Grammaire de l’hébreu biblique/Morphologie/Verbe/Paragraphe 81
a Ce qui a été dit pour l’explication des verbes ע״ו vaut pour les ע״י, verbes avec deux consonnes radicales, entre lesquelle, dans l’état normal de la racine, il y a une voyelle longue ī, p. ex. dīn « juger »[1]. Les verbes ע״י sont beaucoup moins nombreux que les verbes ע״ו ; on en énumère une quinzaine. En réalité il y en a plus que ne l’admettent généralement les lexicographes, qui ont une tendance à donner comme ע״ו des racines pour lesquelles il y a doute ou même ignorance complète, faute d’indices suffisants. Les indices suffisants manquent pour déterminer la racine de p. ex. אָץ presser, הֵמִיר échanger, הֵנִיף agiter, הֵסִית inciter, הֵרִיעַ crier. D’après l’analogie de l’arabe la rac. de כָּל mesurer serait plutôt כיל. Mais la comparaison des langues n’est pas toujours concluante ; ainsi, pour ê. étroit l’hébreu צוק et le syr. ܥܘܩ ont u̯, tandis que l’arabe ḍāq ضَاق a i̯. Dans certains cas la racine ע״ו et la racine ע״י semblent avoir coexisté, p. ex. דושׁ et דישׁ fouler, רוח et ריח souffler[2]. C’est surtout dans les formes proprement verbales du futur et de l’impératif qu’apparaît la racine. Ainsi il faut statuer les racines שׂים[3], לין, שׂישׂ malgré l’infinitif anormal en ū (§ b) שׂוּם mettre, לוּן passer la nuit, שׂוּשׂ se réjouir (cf. § 80 c N), ou malgré quelque forme isolée et p.-ê. fautive. Il faut très probablement statuer la racine ריק ê. vide, רישׁ ê. indigent, זיד ê. orgueilleux (cf. adj. זֵידוֹן = zai̯d + ọ̄n).

*Données*.

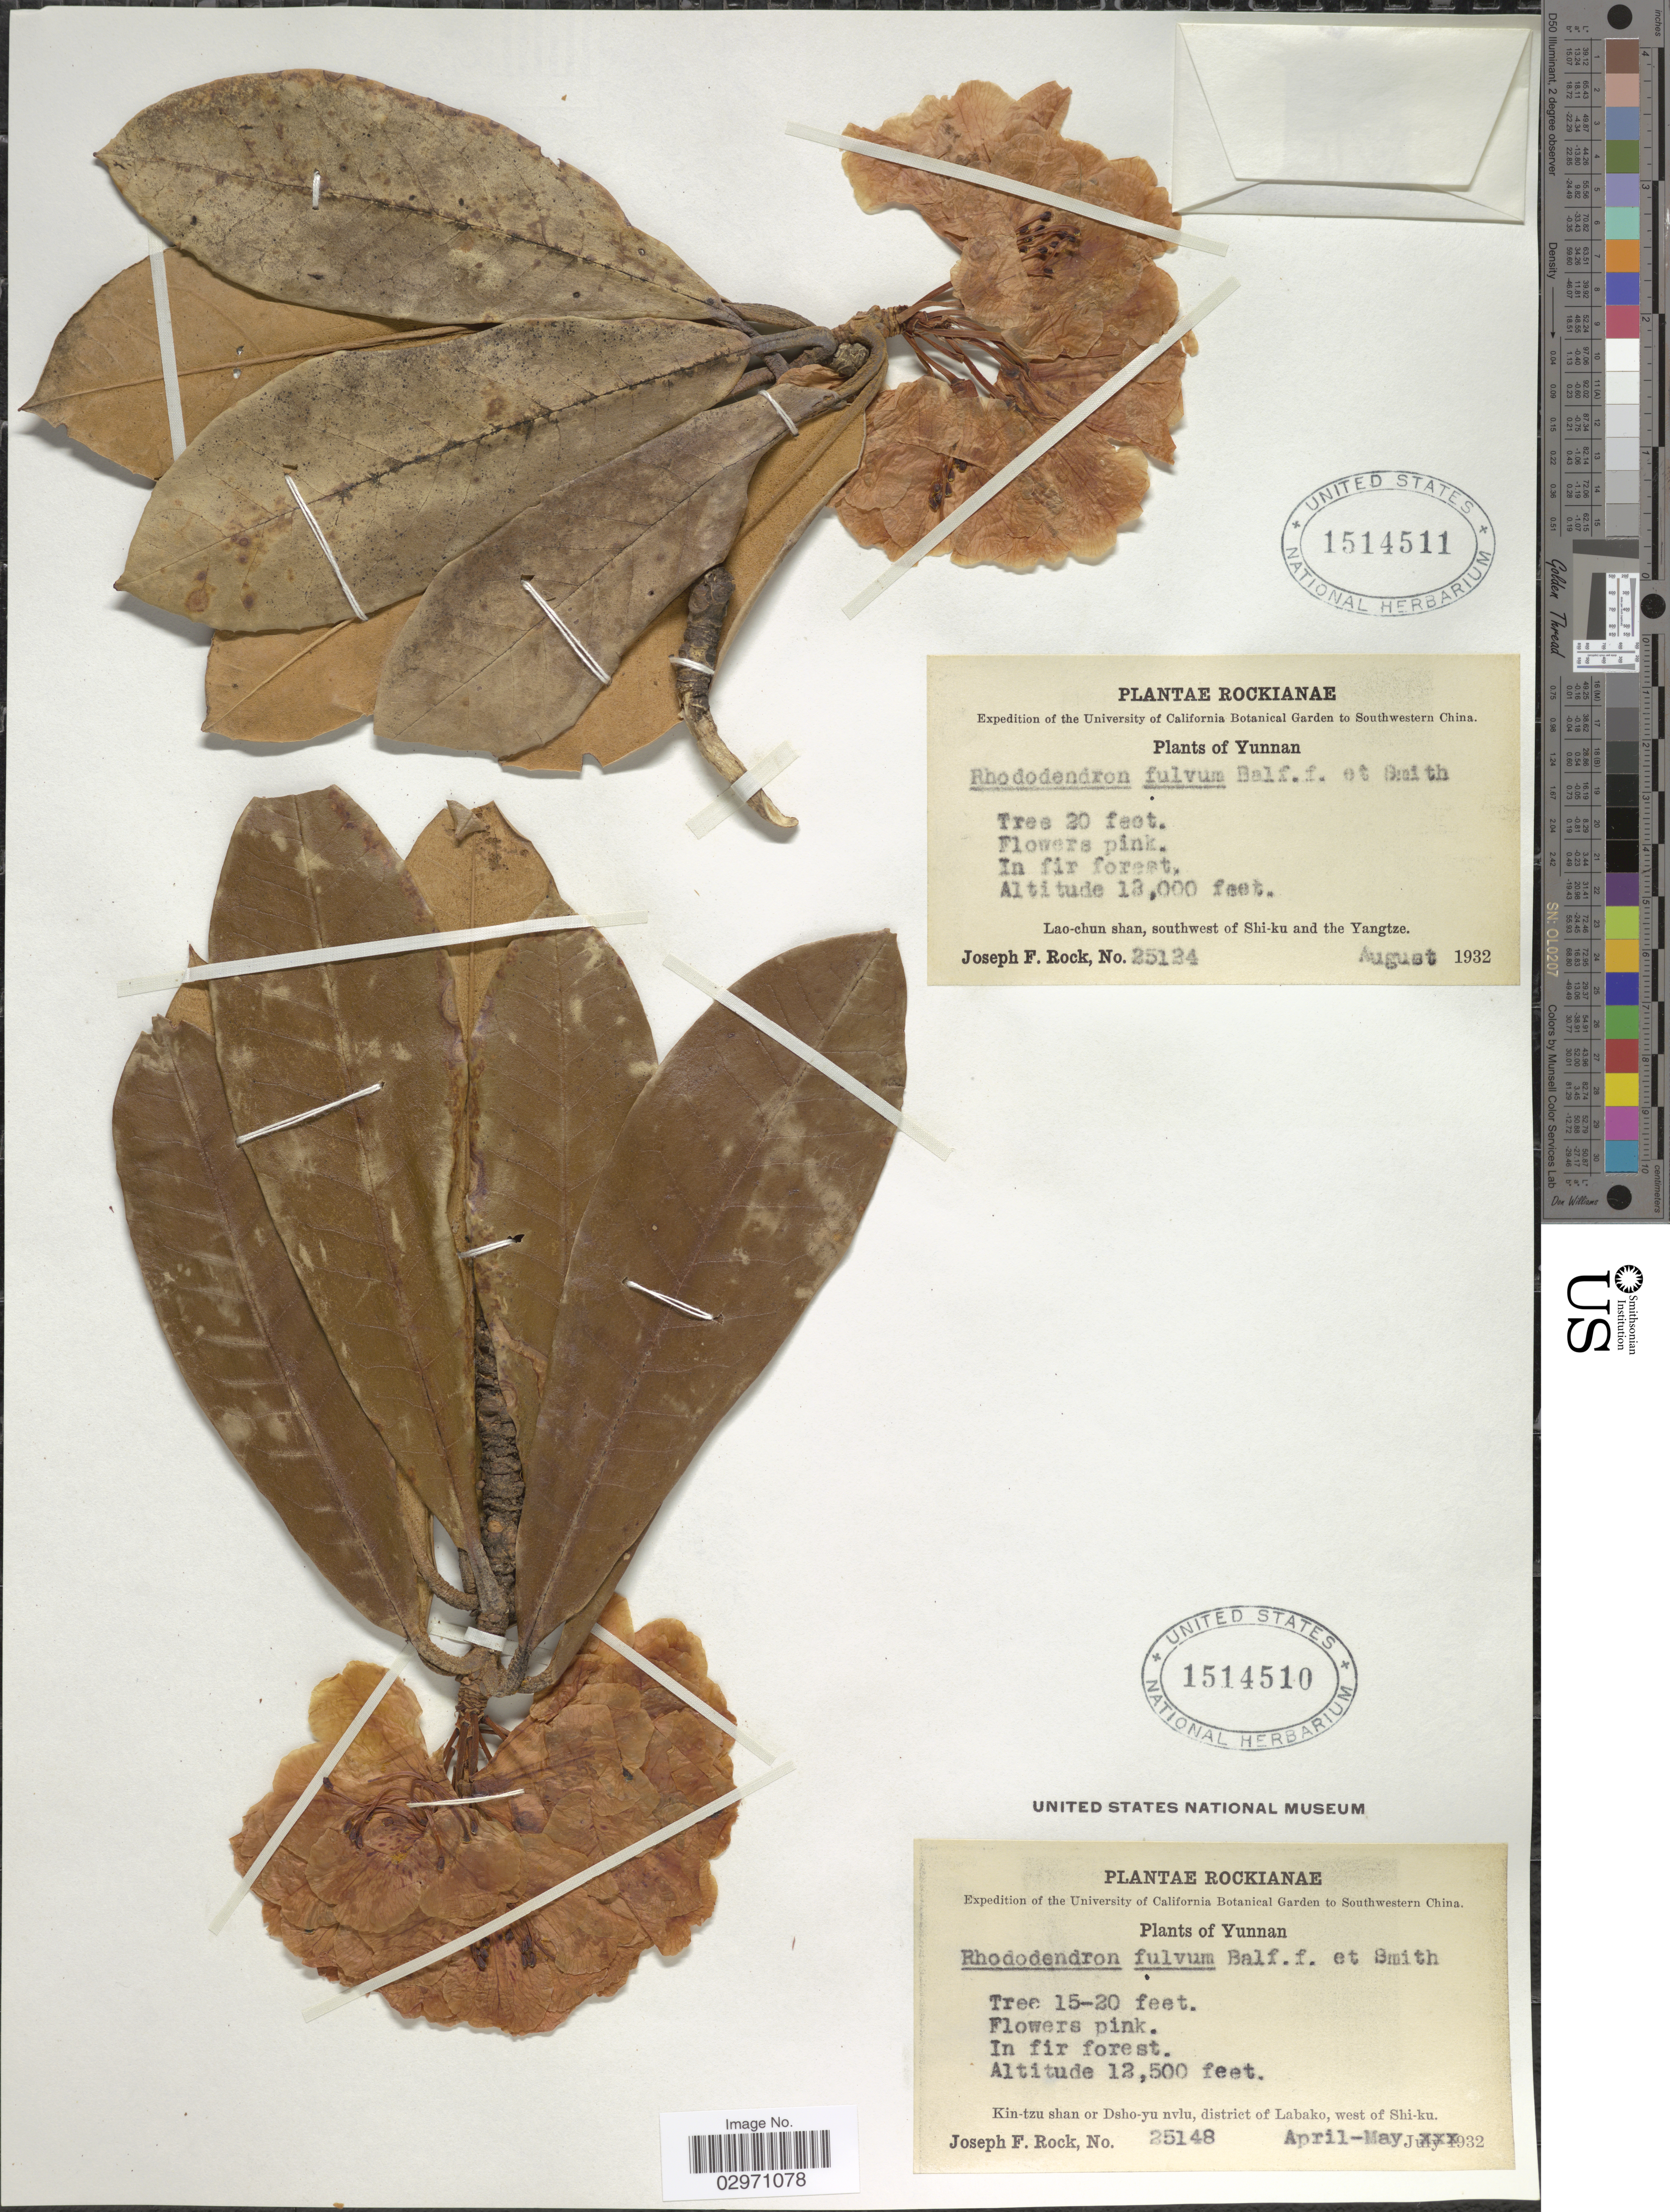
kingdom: Plantae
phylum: Tracheophyta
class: Magnoliopsida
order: Ericales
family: Ericaceae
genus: Rhododendron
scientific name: Rhododendron fulvum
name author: Balf. f. & W.W. Sm.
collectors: J. F. Rock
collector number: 25148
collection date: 1932-04/1932-05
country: China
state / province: Yunnan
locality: Southwestern China. Kin-tzu shan or Dsho-yu nvlu, district of Labako, west of Shi-ku.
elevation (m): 3810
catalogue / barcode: US 1514510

*Tâches et exercices*.
1 – D'après le passage de grammaire hébraïque, combien de verbes ע״י énumère-t-on ?
2 – Écrivez la suite du passage de grammaire hébraïque après sa dernière phrase.

*Réponses dans l'ordre*.
1 – Une quinzaine.

2 –
b Qal : Futur : יָדִין avec l’état normal *dīn ; jussif יָדֵן avec l’état réduit *din. Ces formes sont semblables au hifil soit des ע״י, soit des ע״ו.
L’impératif דִּין a, anormalt, la voy. longue (comme קוּם § 80 c).
L’infinitif cst. a généralement la voyelle du futur, p. ex. דִּין, שִׁית placer. Dans 3 verbes l’inf. est en ū[4] : שׂוּם mettre (35 f.) ; לוּן passer la nuit (6 f. ; 1 f. לִין dans Gn 24, 23 לָ֫נוּ לָלִין, p.-ê. pour éviter une seconde suite vocalique å-u) ; שׂוּשׂ se réjouir (1 f.).
Le participe passif est très rare : שִׂים[5], שׂוּם (? cf. 2 S 13, 32).
L’adjectif verbal, avec valeur de participe, est comme dans les verbes ע״ו, p. ex. דָּן (comme קָם) ; sur le type מֵת on trouve לֵן passant la nuit, Néh 13, 21 (comp. les adj. זֵד orgueilleux, לֵץ insolent).
Le parfait normal דָּן est formé de l’adjectif verbal, comme dans les ע״ו (§ 80 e).
c Le nifal est comme dans les ע״ו (§ 80 f), p. ex. נָדוֹן, נָבוֹן.
Le hifil est comme dans les ע״ו (§ 80 g), p. ex. הֵבִין.
Remarque. Dans ces verbes le hifil est parfois secondaire ou apparent (pseudo-hifil § 54 f), p. ex. הֵקִיא vomir (avec le sens du qal). Le futur qal, p. ex. יָקִיא, ayant l’apparence d’un hifil, de ce futur considéré comme un hifil on a formé secondairement un parfait הֵקִיא. Autres exemples probables : הֵקִיץ (§ 76 d), הֵשִׂים, הֵרִיב.
d Verbe irrégulier בִּין. Pour le sens comprendre la forme ordinaire et ancienne est הֵבִין ; donc le futur יָבִין est un hifil. Cette forme יָבִין ayant l’apparence d’un qal, d’après ce futur on a créé secondairement un parfait בָּן comprendre (dont les exemples sont très rares). Outre ce parfait qal il y en a un autre encore plus secondaire בִּין (seulement 2 fois : Dn 9, 2 ; 10, 1). C’est une forme hybride créée d’après le parf. הֵבִין, et fléchie comme lui : Dn 9, 2 בִּינֹ֫תִי (cf. Job 33, 13 רִיב֑וֹתָ).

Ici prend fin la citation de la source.